• WORK REQUEST
The records below must be transcribed exactly, with each picture left out.
***** INPUT DATA
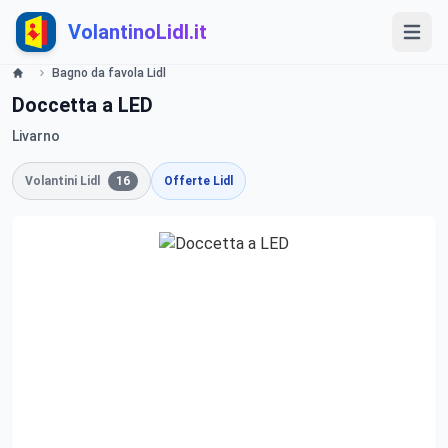
VolantinoLidl.it
Bagno da favola Lidl
Doccetta a LED
Livarno
Volantini Lidl
16
Offerte Lidl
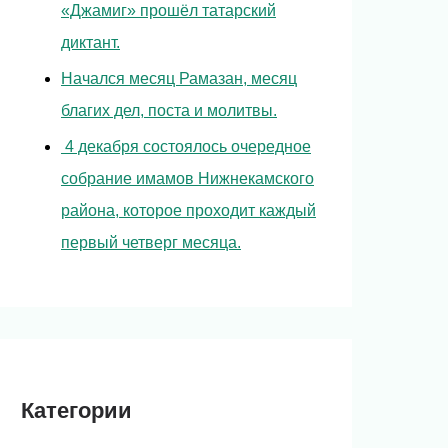
«Джамиг» прошёл татарский
диктант.
Начался месяц Рамазан, месяц
благих дел, поста и молитвы.
4 декабря состоялось очередное
собрание имамов Нижнекамского
района, которое проходит каждый
первый четверг месяца.
Категории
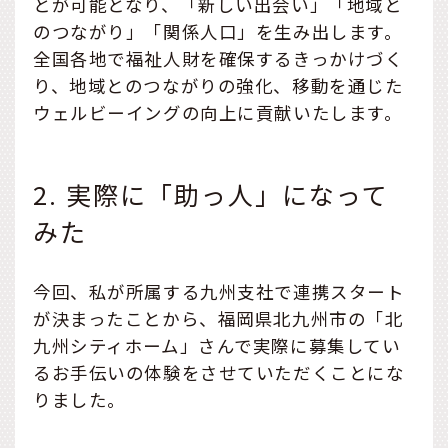
とが可能となり、「新しい出会い」「地域と
のつながり」「関係人口」を生み出します。
全国各地で福祉人財を確保するきっかけづく
り、地域とのつながりの強化、移動を通じた
ウェルビーイングの向上に貢献いたします。
2. 実際に「助っ人」になって
みた
今回、私が所属する九州支社で連携スタート
が決まったことから、福岡県北九州市の「北
九州シティホーム」さんで実際に募集してい
るお手伝いの体験をさせていただくことにな
りました。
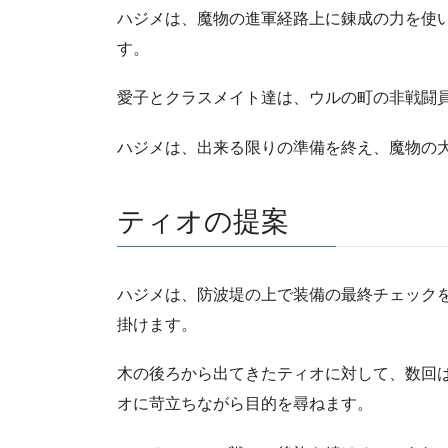
ハジメは、魔物の進軍経路上に錬成の力を使
す。
愛子とクラスメイト達は、ウルの町の非戦闘
ハジメは、出来る限りの準備を終え、魔物の
ティオの提案
ハジメは、防波堤の上で装備の最終チェック
掛けます。
木の後ろから出てきたティオに対して、数回
オに苛立ちながら目的を尋ねます。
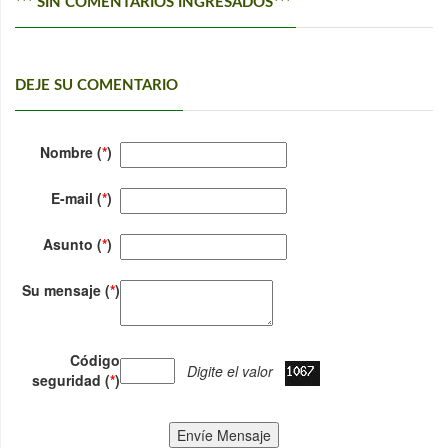
*** SIN COMENTARIOS INGRESADOS***
DEJE SU COMENTARIO
Nombre (
*
)
E-mail (
*
)
Asunto (
*
)
Su mensaje (
*
)
Código
Digite el valor
seguridad (
*
)
Envíe Mensaje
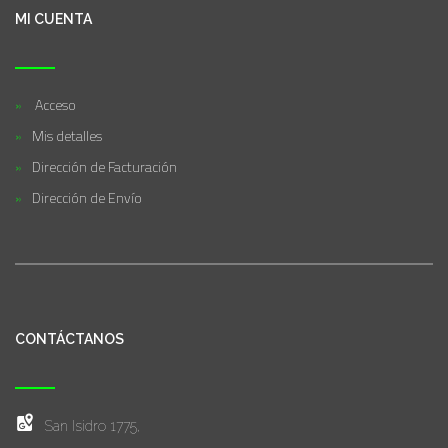
MI CUENTA
Acceso
Mis detalles
Dirección de Facturación
Dirección de Envío
CONTÁCTANOS
San Isidro 1775,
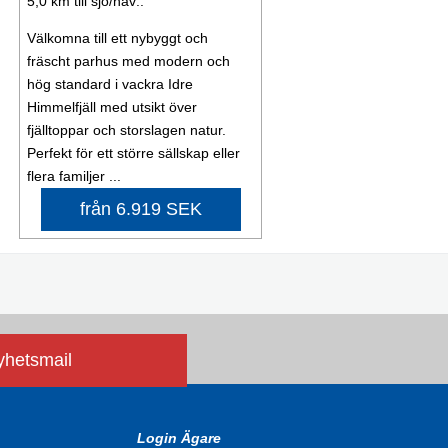
5,0 km till sjö/hav:.
Välkomna till ett nybyggt och
fräscht parhus med modern och
hög standard i vackra Idre
Himmelfjäll med utsikt över
fjälltoppar och storslagen natur.
Perfekt för ett större sällskap eller
flera familjer ...
från 6.919 SEK
nyhetsmail
Login Ägare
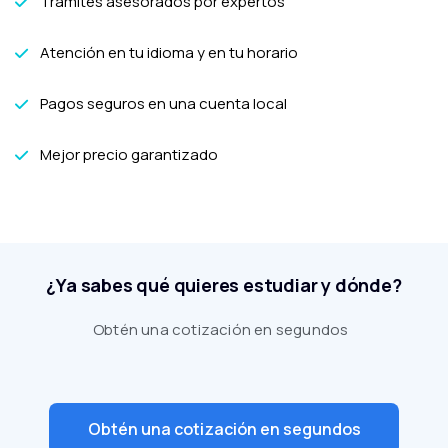
Trámites asesorados por expertos
Atención en tu idioma y en tu horario
Pagos seguros en una cuenta local
Mejor precio garantizado
¿Ya sabes qué quieres estudiar y dónde?
Obtén una cotización en segundos
Obtén una cotización en segundos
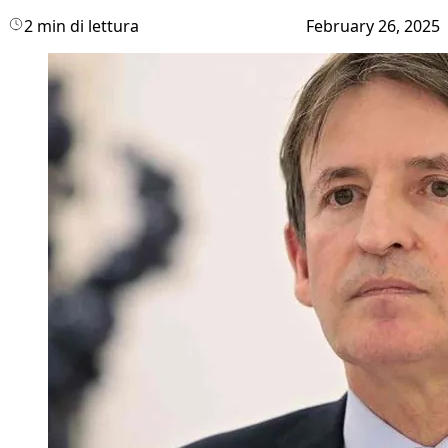
2 min di lettura
February 26, 2025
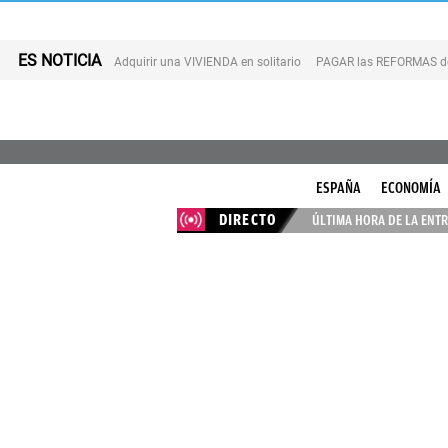
ES NOTICIA
Adquirir una VIVIENDA en solitario
PAGAR las REFORMAS de 
ESPAÑA
ECONOMÍA
DIRECTO
ÚLTIMA HORA DE LA ENTR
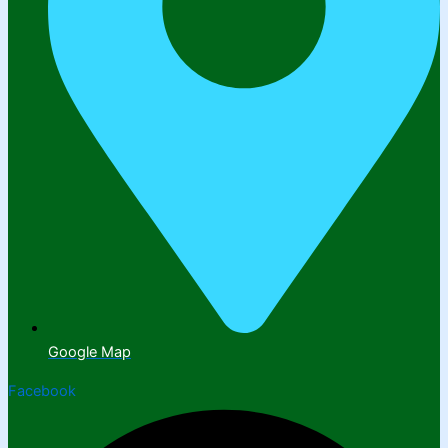
Google Map
Facebook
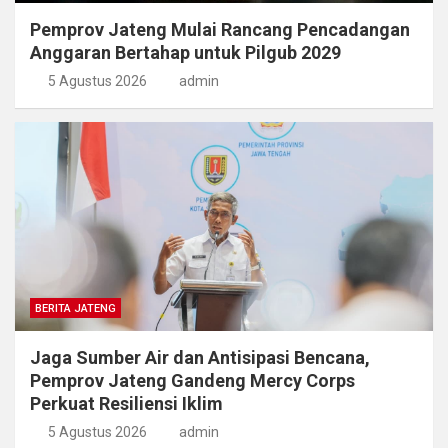
Pemprov Jateng Mulai Rancang Pencadangan
Anggaran Bertahap untuk Pilgub 2029
5 Agustus 2026
admin
BERITA JATENG
Jaga Sumber Air dan Antisipasi Bencana,
Pemprov Jateng Gandeng Mercy Corps
Perkuat Resiliensi Iklim
5 Agustus 2026
admin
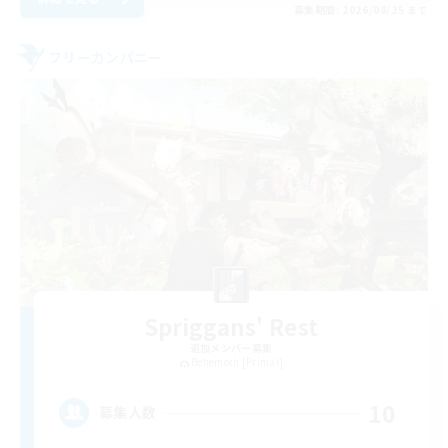
募集期間: 2026/08/25 まで
フリーカンパニー
Spriggans' Rest
追加メンバー募集
Behemoth [Primal]
10
募集人数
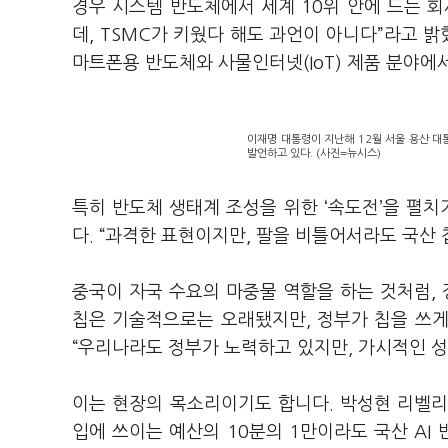
경우 시스템 반도체에서 세계 10위 안에 드는 
데, TSMC가 키웠다 해도 과언이 아니다”라고 
마트폰용 반도체와 사물인터넷(IoT) 제품 분야에
이재명 대통령이 지난해 12월 서울 용산 대통
발언하고 있다. (사진=뉴시스)
특히 반도체 생태계 조성을 위한 ‘속도전’을 펼
다. “과격한 표현이지만, 팔을 비틀어서라도 국산 
중국이 자국 수요의 마중물 역할을 하는 것처럼, 
칩은 기술적으로는 오래됐지만, 정부가 칩을 쓰
“우리나라도 정부가 노력하고 있지만, 가시적인 성
이는 현장의 목소리이기도 합니다. 박성현 리벨리
입에 쓰이는 예산의 10분의 1만이라도 국산 AI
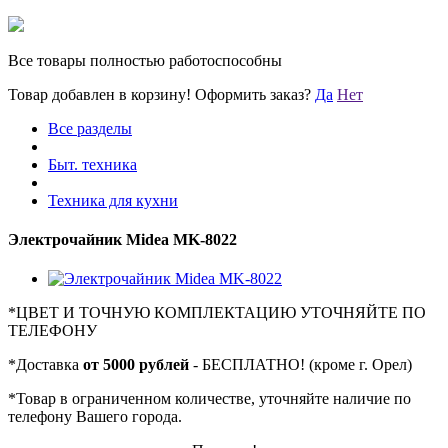
Все товары полностью работоспособны
Товар добавлен в корзину!
Оформить заказ?
Да
Нет
Все разделы
Быт. техника
Техника для кухни
Электрочайник Midea MK-8022
*
ЦВЕТ И ТОЧНУЮ КОМПЛЕКТАЦИЮ УТОЧНЯЙТЕ ПО
ТЕЛЕФОНУ
*
Доставка
от 5000 рублей
- БЕСПЛАТНО! (кроме г. Орел)
*
Товар в ограниченном количестве, уточняйте наличие по
телефону Вашего города.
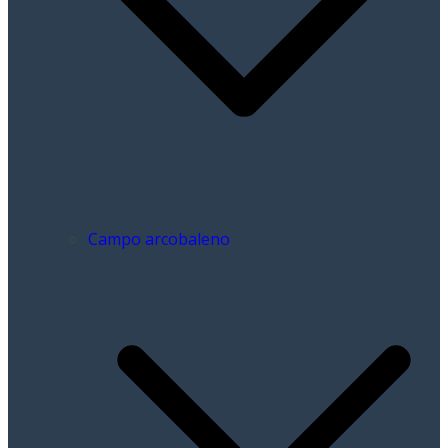
Campo arcobaleno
**********
• WRITTEN SOLUTION
VolantinoLidl.it
Bagno da favola Lidl
Doccetta a LED
Livarno
Volantini Lidl
16
Offerte Lidl
«Джамиг» прошёл татарский
диктант.
Начался месяц Рамазан, месяц
благих дел, поста и молитвы.
4 декабря состоялось очередное
собрание имамов Нижнекамского
района, которое проходит каждый
первый четверг месяца.
Категории
とが可能となり、「新しい出会い」「地域と
のつながり」「関係人口」を生み出します。
全国各地で福祉人財を確保するきっかけづく
り、地域とのつながりの強化、移動を通じた
ウェルビーイングの向上に貢献いたします。
2. 実際に「助っ人」になって
みた
今回、私が所属する九州支社で連携スタート
が決まったことから、福岡県北九州市の「北
九州シティホーム」さんで実際に募集してい
るお手伝いの体験をさせていただくことにな
りました。
ハジメは、魔物の進軍経路上に錬成の力を使
す。
愛子とクラスメイト達は、ウルの町の非戦闘
ハジメは、出来る限りの準備を終え、魔物の
ティオの提案
ハジメは、防波堤の上で装備の最終チェック
掛けます。
木の後ろから出てきたティオに対して、数回
オに苛立ちながら目的を尋ねます。
*** SIN COMENTARIOS INGRESADOS***
DEJE SU COMENTARIO
Nombre (
*
)
E-mail (
*
)
Asunto (
*
)
Su mensaje (
*
)
Código
Digite el valor
seguridad (
*
)
Envíe Mensaje
MI CUENTA
Acceso
Mis detalles
Dirección de Facturación
Dirección de Envío
CONTÁCTANOS
San Isidro 1775,
5,0 km till sjö/hav:.
Välkomna till ett nybyggt och
fräscht parhus med modern och
hög standard i vackra Idre
Himmelfjäll med utsikt över
fjälltoppar och storslagen natur.
Perfekt för ett större sällskap eller
flera familjer ...
från 6.919 SEK
nyhetsmail
Login Ägare
Trámites asesorados por expertos
Atención en tu idioma y en tu horario
Pagos seguros en una cuenta local
Mejor precio garantizado
¿Ya sabes qué quieres estudiar y dónde?
Obtén una cotización en segundos
Obtén una cotización en segundos
2 min di lettura
February 26, 2025
ES NOTICIA
Adquirir una VIVIENDA en solitario
PAGAR las REFORMAS de 
ESPAÑA
ECONOMÍA
DIRECTO
ÚLTIMA HORA DE LA ENTR
Google Map
Facebook
Pemprov Jateng Mulai Rancang Pencadangan
Anggaran Bertahap untuk Pilgub 2029
5 Agustus 2026
admin
BERITA JATENG
Jaga Sumber Air dan Antisipasi Bencana,
Pemprov Jateng Gandeng Mercy Corps
Perkuat Resiliensi Iklim
5 Agustus 2026
admin
募集期間: 2026/08/25 まで
フリーカンパニー
Spriggans' Rest
追加メンバー募集
Behemoth [Primal]
10
募集人数
경우 시스템 반도체에서 세계 10위 안에 드는 
데, TSMC가 키웠다 해도 과언이 아니다”라고 
마트폰용 반도체와 사물인터넷(IoT) 제품 분야에
이재명 대통령이 지난해 12월 서울 용산 대통
발언하고 있다. (사진=뉴시스)
특히 반도체 생태계 조성을 위한 ‘속도전’을 펼
다. “과격한 표현이지만, 팔을 비틀어서라도 국산 
중국이 자국 수요의 마중물 역할을 하는 것처럼, 
칩은 기술적으로는 오래됐지만, 정부가 칩을 쓰
“우리나라도 정부가 노력하고 있지만, 가시적인 성
이는 현장의 목소리이기도 합니다. 박성현 리벨리
입에 쓰이는 예산의 10분의 1만이라도 국산 AI
Все товары полностью работоспособны
Товар добавлен в корзину!
Оформить заказ?
Да
Нет
Все разделы
Быт. техника
Техника для кухни
Электрочайник Midea MK-8022
*
ЦВЕТ И ТОЧНУЮ КОМПЛЕКТАЦИЮ УТОЧНЯЙТЕ ПО
ТЕЛЕФОНУ
*
Доставка
от 5000 рублей
- БЕСПЛАТНО! (кроме г. Орел)
*
Товар в ограниченном количестве, уточняйте наличие по
телефону Вашего города.
Campo arcobaleno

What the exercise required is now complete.